# Aim of the task
Check each statement against the Monopoly text below. Answer yes or no, and quote the words from the text that decide it.
1. The live online version of Monopoly used six painted taxis in London.
2. The short-lived Monopoly game show aired on NBC.
3. Monopoly Remix was added in the third season of Family Game Night.

# Article

London's Gamesys Group have also developed Monopoly-themed gambling games. The British quiz machine brand itbox also supports a Monopoly trivia and chance game.

There was also a live, online version of Monopoly. Six painted taxis drive around London picking up passengers. When the taxis reach their final destination, the region of London that they are in is displayed on the online board. This version takes far longer to play than board-game Monopoly, with one game lasting 24 hours. Results and position are sent to players via e-mail at the conclusion of the game.

Play-by-mail game
Mail Games Inc. created a play-by-mail game (PBM) version of Monopoly, reviewed in the August–September 1990 issue of White Wolf Magazine. The PBM version was similar to the board game, although compared to many PBM games it was relatively simple. The game moderator processed players' turn orders simultaneously, but alternated the order that players' turns were initiated to allow sequential transactions as in the board game.

Media

Commercial promotions

The McDonald's Monopoly game is a sweepstakes advertising promotion of McDonald's and Hasbro that has been offered in Argentina, Australia, Austria, Brazil, Canada, France, Germany, Hong Kong, Ireland, the Netherlands, New Zealand, Poland, Portugal, Romania, Russia, Singapore, South Africa, Spain, Switzerland, Taiwan, United Kingdom and United States.

Television game show

A short-lived Monopoly game show aired on Saturday evenings from June 16 to September 1, 1990, on ABC. The show was produced by Merv Griffin and hosted by Mike Reilly. The show was paired with a summer-long Super Jeopardy! tournament, which also aired during this period on ABC.

From 2010 to 2014, The Hub aired the game show Family Game Night with Todd Newton. For the first two seasons, teams earned cash in the form of "Monopoly Crazy Cash Cards" from the "Monopoly Crazy Cash Corner", which was then inserted to the "Monopoly Crazy Cash Machine" at the end of the show. In addition, beginning with Season 2, teams won "Monopoly Party Packages" for winning the individual games. For Season 3, there was a Community Chest. Each card on Mr. Monopoly had a combination of three colors. Teams used the combination card to unlock the chest. If it was the right combination, they advanced to the Crazy Cash Machine for a brand-new car. For the show's fourth season, a new game was added called Monopoly Remix, featuring Park Place and Boardwalk, as well as Income Tax and Luxury Tax.

# Entries supplied
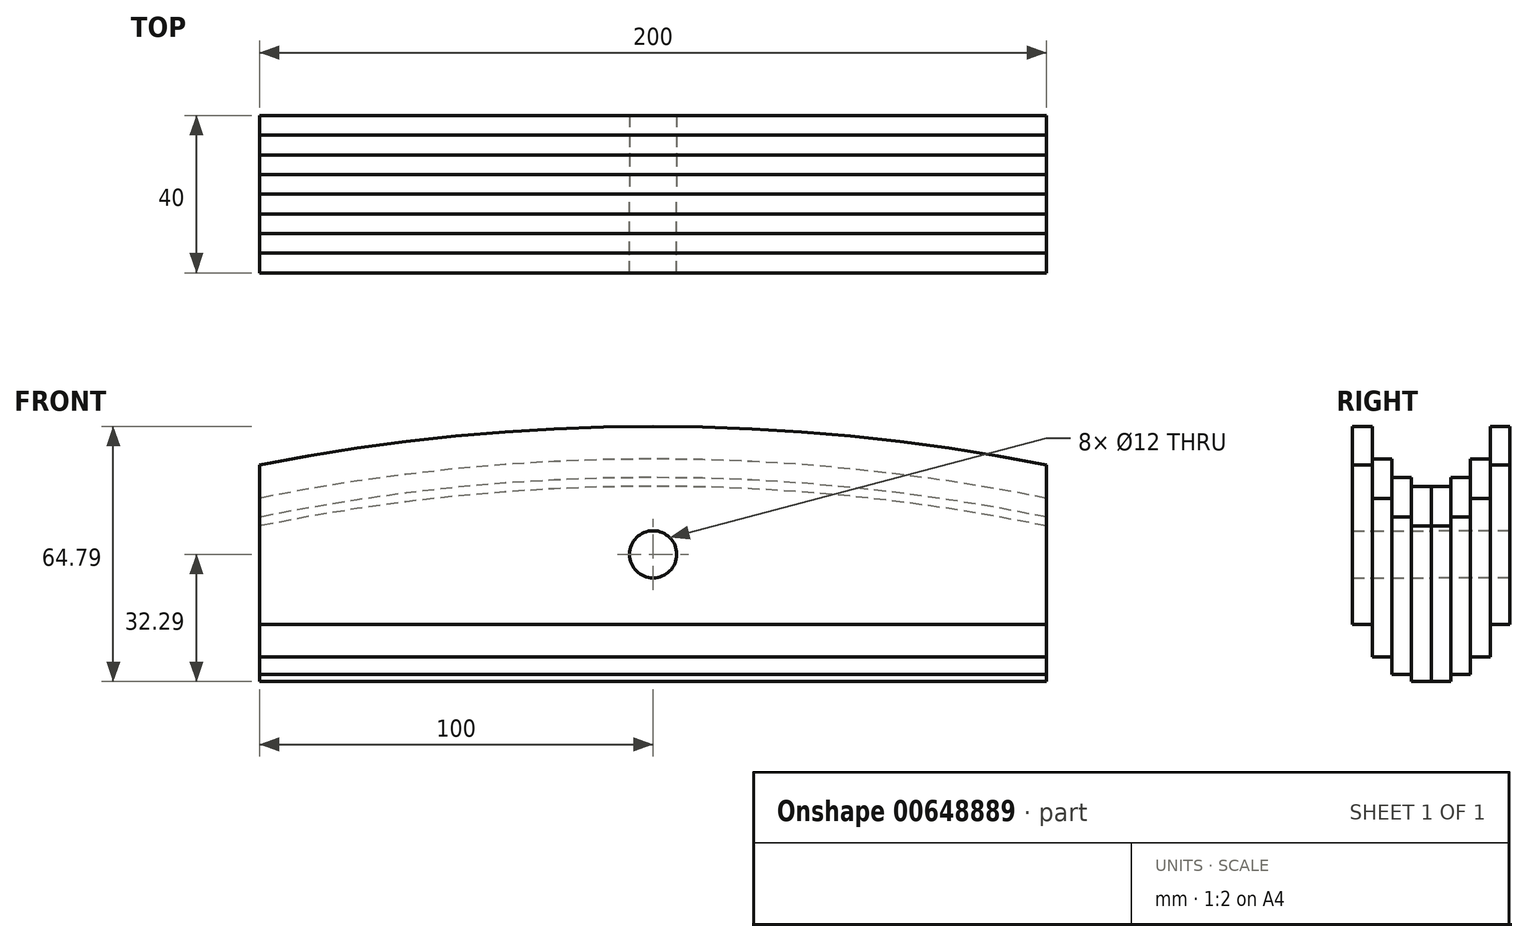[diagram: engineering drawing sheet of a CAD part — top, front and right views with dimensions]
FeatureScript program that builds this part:
annotation { "Feature Type Name" : "Feature", "Feature Type Description" : "" }
export const myFeature = defineFeature(function(context is Context, id is Id, definition is map)
    precondition{}
    {
        {
            var Q0;
            Q0=qCreatedBy(makeId("Front.planeOp"),FACE);
            var sketch = newSketch(context, id + "F0", { "sketchPlane" : qUnion([Q0])});
            skCircle(sketch, "E0", {"center": v(0, 0) * mm, "radius": 6 * mm});
            skLineSegment(sketch, "E1.top", {"start": v(-100, -32.3) * mm, "end": v(100, -32.3) * mm});
            skLineSegment(sketch, "E1.left", {"start": v(-100, 7.19) * mm, "end": v(-100, -32.3) * mm});
            skLineSegment(sketch, "E1.right", {"start": v(100, 7.19) * mm, "end": v(100, -32.29) * mm});
            skArc(sketch, "E2", {"start": v(-100, 7.19) * mm, "mid": v(0, 17.3) * mm, "end": v(100, 7.19) * mm});
            skSolve(sketch);
        }
        {
            var Q0;
            Q0 = qSketchRegion(id + "F0", true);
            extrude(context, id + "F1", {"entities" : qUnion([Q0]), "depth" : 5 * mm, "offsetDistance" : 25 * mm});
        }
        {
            var Q0;
            Q0=makeQuery(id+"F1.opExtrude","CAP_FACE",FACE,{"disambiguationData":[OSD([sQuery(id+"F0.wireOp",EDGE,"E0"),sQuery(id+"F0.wireOp",EDGE,"E1.top"),sQuery(id+"F0.wireOp",EDGE,"E1.left"),sQuery(id+"F0.wireOp",EDGE,"E1.right"),sQuery(id+"F0.wireOp",EDGE,"E2")])],"isStart":false});
            var sketch = newSketch(context, id + "F2", { "sketchPlane" : qUnion([Q0])});
            skLineSegment(sketch, "E3.bottom", {"start": v(100, -30.49) * mm, "end": v(-100, -30.5) * mm});
            skLineSegment(sketch, "E3.left", {"start": v(100, -30.49) * mm, "end": v(100, 9.45) * mm});
            skLineSegment(sketch, "E3.right", {"start": v(-100, -30.5) * mm, "end": v(-100, 9.45) * mm});
            skPoint(sketch, "E3.middle", {"position": v(0, -5.49) * mm});
            skArc(sketch, "E4.0", {"start": v(-100, 7.19) * mm, "mid": v(0, 17.3) * mm, "end": v(100, 7.19) * mm, "construction": true});
            skArc(sketch, "E5", {"start": v(-100, 9.45) * mm, "mid": v(0, 19.51) * mm, "end": v(100, 9.45) * mm});
            skPoint(sketch, "E6.orphan", {"position": v(-100, 19.5) * mm});
            skPoint(sketch, "E7.orphan", {"position": v(100, 19.51) * mm});
            skCircle(sketch, "E8.0", {"center": v(0, 0) * mm, "radius": 6 * mm});
            skSolve(sketch);
        }
        {
            var Q0;
            Q0 = qSketchRegion(id + "F2", true);
            extrude(context, id + "F3", {"entities" : qUnion([Q0]), "depth" : 5 * mm, "offsetDistance" : 25 * mm});
        }
        {
            var Q0;
            Q0=makeQuery(id+"F3.opExtrude","CAP_FACE",FACE,{"disambiguationData":[OSD([sQuery(id+"F2.wireOp",EDGE,"E3.bottom"),sQuery(id+"F2.wireOp",EDGE,"E3.left"),sQuery(id+"F2.wireOp",EDGE,"E3.right"),sQuery(id+"F2.wireOp",EDGE,"E5"),sQuery(id+"F2.wireOp",EDGE,"E8.0")])],"isStart":false});
            var sketch = newSketch(context, id + "F4", { "sketchPlane" : qUnion([Q0])});
            skLineSegment(sketch, "E9.bottom", {"start": v(100, -26.09) * mm, "end": v(-100, -26.1) * mm});
            skLineSegment(sketch, "E9.left", {"start": v(100, -26.09) * mm, "end": v(100, 14.25) * mm});
            skLineSegment(sketch, "E9.right", {"start": v(-100, -26.1) * mm, "end": v(-100, 14.25) * mm});
            skPoint(sketch, "E9.middle", {"position": v(0, -0.94) * mm});
            skArc(sketch, "E10.0", {"start": v(-100, 9.45) * mm, "mid": v(0, 19.51) * mm, "end": v(100, 9.45) * mm, "construction": true});
            skArc(sketch, "E11", {"start": v(-100, 14.25) * mm, "mid": v(0, 24.2) * mm, "end": v(100, 14.25) * mm});
            skCircle(sketch, "E12.0", {"center": v(0, 0) * mm, "radius": 6 * mm});
            skPoint(sketch, "E13.orphan", {"position": v(-100, 24.2) * mm});
            skPoint(sketch, "E14.orphan", {"position": v(100, 24.21) * mm});
            skSolve(sketch);
        }
        {
            var Q0;
            Q0 = qSketchRegion(id + "F4", true);
            extrude(context, id + "F5", {"entities" : qUnion([Q0]), "depth" : 5 * mm, "offsetDistance" : 25 * mm});
        }
        {
            var Q0;
            Q0=makeQuery(id+"F5.opExtrude","CAP_FACE",FACE,{"disambiguationData":[OSD([sQuery(id+"F4.wireOp",EDGE,"E9.bottom"),sQuery(id+"F4.wireOp",EDGE,"E9.left"),sQuery(id+"F4.wireOp",EDGE,"E9.right"),sQuery(id+"F4.wireOp",EDGE,"E11"),sQuery(id+"F4.wireOp",EDGE,"E12.0")])],"isStart":false});
            var sketch = newSketch(context, id + "F6", { "sketchPlane" : qUnion([Q0])});
            skLineSegment(sketch, "E15.bottom", {"start": v(100, -17.79) * mm, "end": v(-100, -17.8) * mm});
            skLineSegment(sketch, "E15.left", {"start": v(100, -17.79) * mm, "end": v(100, 22.7) * mm});
            skLineSegment(sketch, "E15.right", {"start": v(-100, -17.8) * mm, "end": v(-100, 22.7) * mm});
            skPoint(sketch, "E15.middle", {"position": v(0, 7.36) * mm});
            skArc(sketch, "E16.0", {"start": v(-100, 14.25) * mm, "mid": v(0, 24.2) * mm, "end": v(100, 14.25) * mm, "construction": true});
            skArc(sketch, "E17", {"start": v(-100, 22.7) * mm, "mid": v(0, 32.5) * mm, "end": v(100, 22.7) * mm});
            skPoint(sketch, "E18.orphan", {"position": v(-100, 32.5) * mm});
            skPoint(sketch, "E19.orphan", {"position": v(100, 32.5) * mm});
            skCircle(sketch, "E20.0", {"center": v(0, 0) * mm, "radius": 6 * mm});
            skSolve(sketch);
        }
        {
            var Q0;
            Q0 = qSketchRegion(id + "F6", true);
            extrude(context, id + "F7", {"entities" : qUnion([Q0]), "depth" : 5 * mm, "offsetDistance" : 25 * mm});
        }
        {
            var Q0;
            Q0=makeQuery(id+"F1.opExtrude","SWEPT_BODY",BODY,{"disambiguationData":[OSD([sQuery(id+"F0.wireOp",EDGE,"E0"),sQuery(id+"F0.wireOp",EDGE,"E1.top"),sQuery(id+"F0.wireOp",EDGE,"E1.left"),sQuery(id+"F0.wireOp",EDGE,"E1.right"),sQuery(id+"F0.wireOp",EDGE,"E2")])]});
            var Q1;
            Q1=makeQuery(id+"F3.opExtrude","SWEPT_BODY",BODY,{"disambiguationData":[OSD([sQuery(id+"F2.wireOp",EDGE,"E3.bottom"),sQuery(id+"F2.wireOp",EDGE,"E3.left"),sQuery(id+"F2.wireOp",EDGE,"E3.right"),sQuery(id+"F2.wireOp",EDGE,"E5"),sQuery(id+"F2.wireOp",EDGE,"E8.0")])]});
            var Q2;
            Q2=makeQuery(id+"F5.opExtrude","SWEPT_BODY",BODY,{"disambiguationData":[OSD([sQuery(id+"F4.wireOp",EDGE,"E9.bottom"),sQuery(id+"F4.wireOp",EDGE,"E9.left"),sQuery(id+"F4.wireOp",EDGE,"E9.right"),sQuery(id+"F4.wireOp",EDGE,"E11"),sQuery(id+"F4.wireOp",EDGE,"E12.0")])]});
            var Q3;
            Q3=makeQuery(id+"F7.opExtrude","SWEPT_BODY",BODY,{"disambiguationData":[OSD([sQuery(id+"F6.wireOp",EDGE,"E15.bottom"),sQuery(id+"F6.wireOp",EDGE,"E15.left"),sQuery(id+"F6.wireOp",EDGE,"E15.right"),sQuery(id+"F6.wireOp",EDGE,"E17"),sQuery(id+"F6.wireOp",EDGE,"E20.0")])]});
            var Q4;
            Q4=qCreatedBy(makeId("Front.planeOp"),FACE);
            mirror(context, id + "F8", {"entities" : qUnion([Q0, Q1, Q2, Q3]), "mirrorPlane" : qUnion([Q4])});
        }
    });
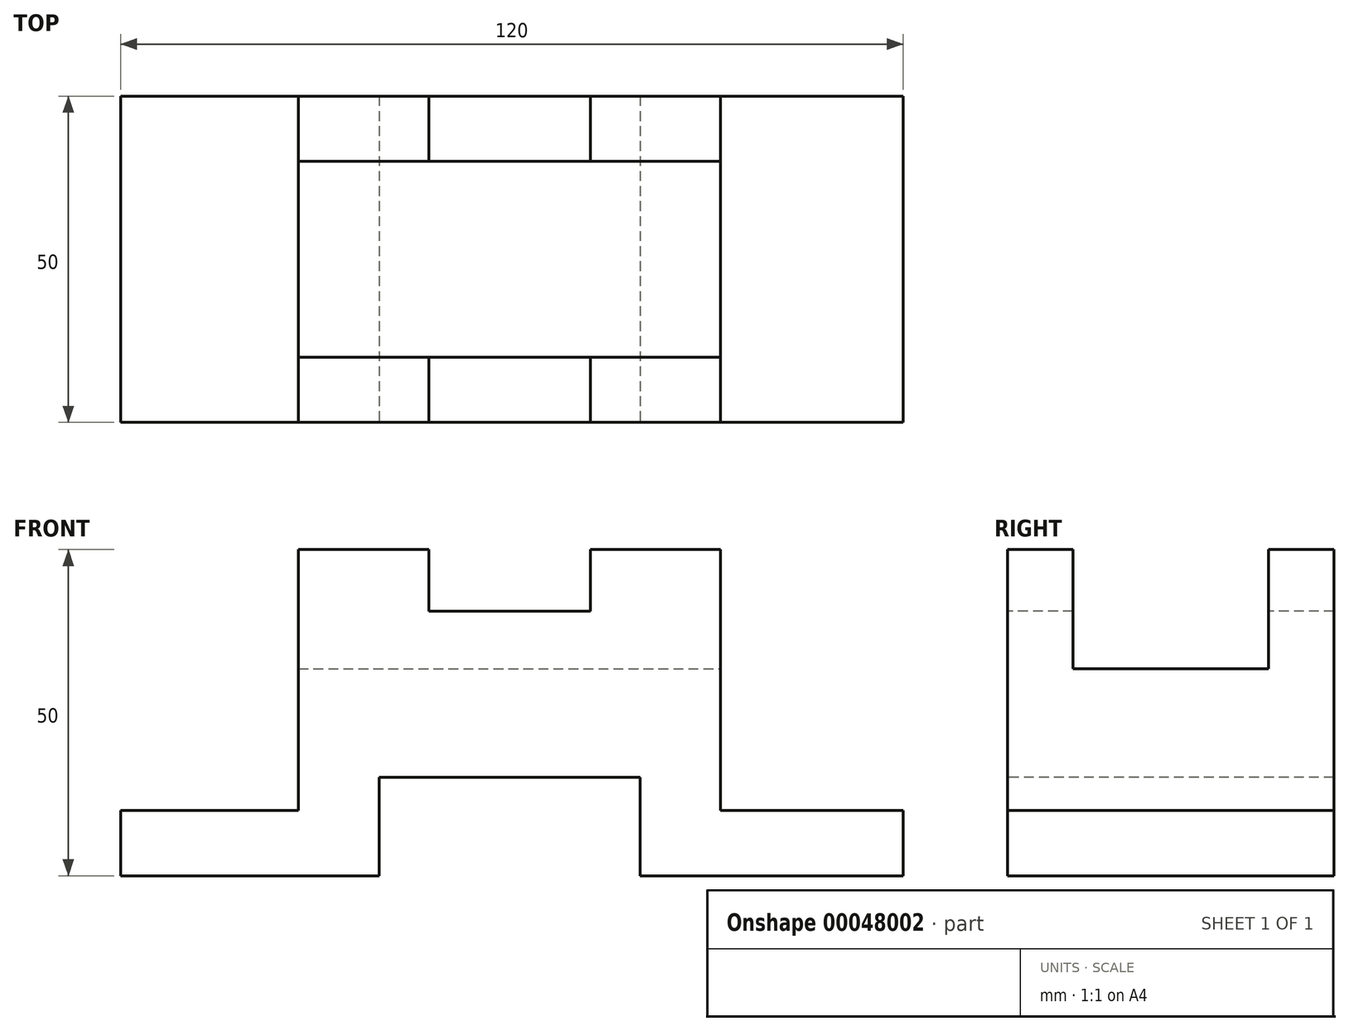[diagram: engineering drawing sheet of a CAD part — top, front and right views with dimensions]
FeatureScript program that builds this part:
annotation { "Feature Type Name" : "Feature", "Feature Type Description" : "" }
export const myFeature = defineFeature(function(context is Context, id is Id, definition is map)
    precondition{}
    {
        {
            var Q0;
            Q0=qCreatedBy(makeId("Front.planeOp"),FACE);
            var sketch = newSketch(context, id + "F0", { "sketchPlane" : qUnion([Q0])});
            skLineSegment(sketch, "E0", {"start": v(0, 0) * mm, "end": v(40.36, 0) * mm});
            skLineSegment(sketch, "E1", {"start": v(40.36, 0) * mm, "end": v(40.36, 10) * mm});
            skLineSegment(sketch, "E2", {"start": v(40.36, 10) * mm, "end": v(12.36, 10) * mm});
            skLineSegment(sketch, "E3", {"start": v(12.36, 10) * mm, "end": v(12.36, 50) * mm});
            skLineSegment(sketch, "E4", {"start": v(12.36, 50) * mm, "end": v(-7.64, 50) * mm});
            skLineSegment(sketch, "E5", {"start": v(-7.64, 50) * mm, "end": v(-7.64, 40.55) * mm});
            skLineSegment(sketch, "E6", {"start": v(-7.64, 40.55) * mm, "end": v(-32.36, 40.55) * mm});
            skLineSegment(sketch, "E7", {"start": v(-32.36, 40.55) * mm, "end": v(-32.36, 50) * mm});
            skLineSegment(sketch, "E8", {"start": v(-32.36, 50) * mm, "end": v(-52.36, 50) * mm});
            skLineSegment(sketch, "E9", {"start": v(-52.36, 50) * mm, "end": v(-52.36, 10) * mm});
            skLineSegment(sketch, "E10", {"start": v(-52.36, 10) * mm, "end": v(-79.64, 10) * mm});
            skLineSegment(sketch, "E11", {"start": v(-79.64, 10) * mm, "end": v(-79.64, 0) * mm});
            skLineSegment(sketch, "E12", {"start": v(-79.64, 0) * mm, "end": v(-40, 0) * mm});
            skLineSegment(sketch, "E13", {"start": v(-40, 0) * mm, "end": v(-40, 15.1) * mm});
            skLineSegment(sketch, "E14", {"start": v(-40, 15.1) * mm, "end": v(0, 15.1) * mm});
            skLineSegment(sketch, "E15", {"start": v(0, 15.1) * mm, "end": v(0, 0) * mm});
            skSolve(sketch);
        }
        {
            var Q0;
            Q0=makeQuery(id+"F0.imprint","IMPRINT",FACE,{"disambiguationData":[TD([[makeQuery(id+"F0.imprint","IMPRINT",EDGE,{"derivedFrom":sQuery(id+"F0.wireOp",EDGE,"E0")}),1.0]])]});
            extrude(context, id + "F1", {"entities" : qUnion([Q0]), "oppositeDirection" : true, "depth" : 50 * mm});
        }
        {
            var Q0;
            Q0=makeQuery(id+"F1.opExtrude","SWEPT_FACE",FACE,{"disambiguationData":[OSD([sQuery(id+"F0.wireOp",EDGE,"E3")])]});
            var sketch = newSketch(context, id + "F2", { "sketchPlane" : qUnion([Q0])});
            skLineSegment(sketch, "E16", {"start": v(50, 50) * mm, "end": v(40, 50) * mm});
            skLineSegment(sketch, "E17", {"start": v(40, 50) * mm, "end": v(40, 31.71) * mm});
            skLineSegment(sketch, "E18", {"start": v(40, 31.71) * mm, "end": v(10, 31.71) * mm});
            skLineSegment(sketch, "E19", {"start": v(10, 31.71) * mm, "end": v(10, 50) * mm});
            skSolve(sketch);
        }
        {
            var Q0;
            {var subQ2=sQuery(id+"F2.wireOp",EDGE,"E17");Q0=makeQuery(id+"F2.imprint","IMPRINT",FACE,{"disambiguationData":[TD([[makeQuery(id+"F2.imprint","IMPRINT",EDGE,{"derivedFrom":subQ2}),-1.0]])]});}
            extrude(context, id + "F3", {"entities" : qUnion([Q0]), "operationType" : NewBodyOperationType.REMOVE, "endBound" : BoundingType.THROUGH_ALL, "oppositeDirection" : true, "depth" : 25 * mm});
        }
    });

# Written answer
1. Yes: "Six painted taxis drive around London picking up passengers."
2. No: "A short-lived Monopoly game show aired on Saturday evenings from June 16 to September 1, 1990, on ABC."
3. No: "For the show's fourth season, a new game was added called Monopoly Remix"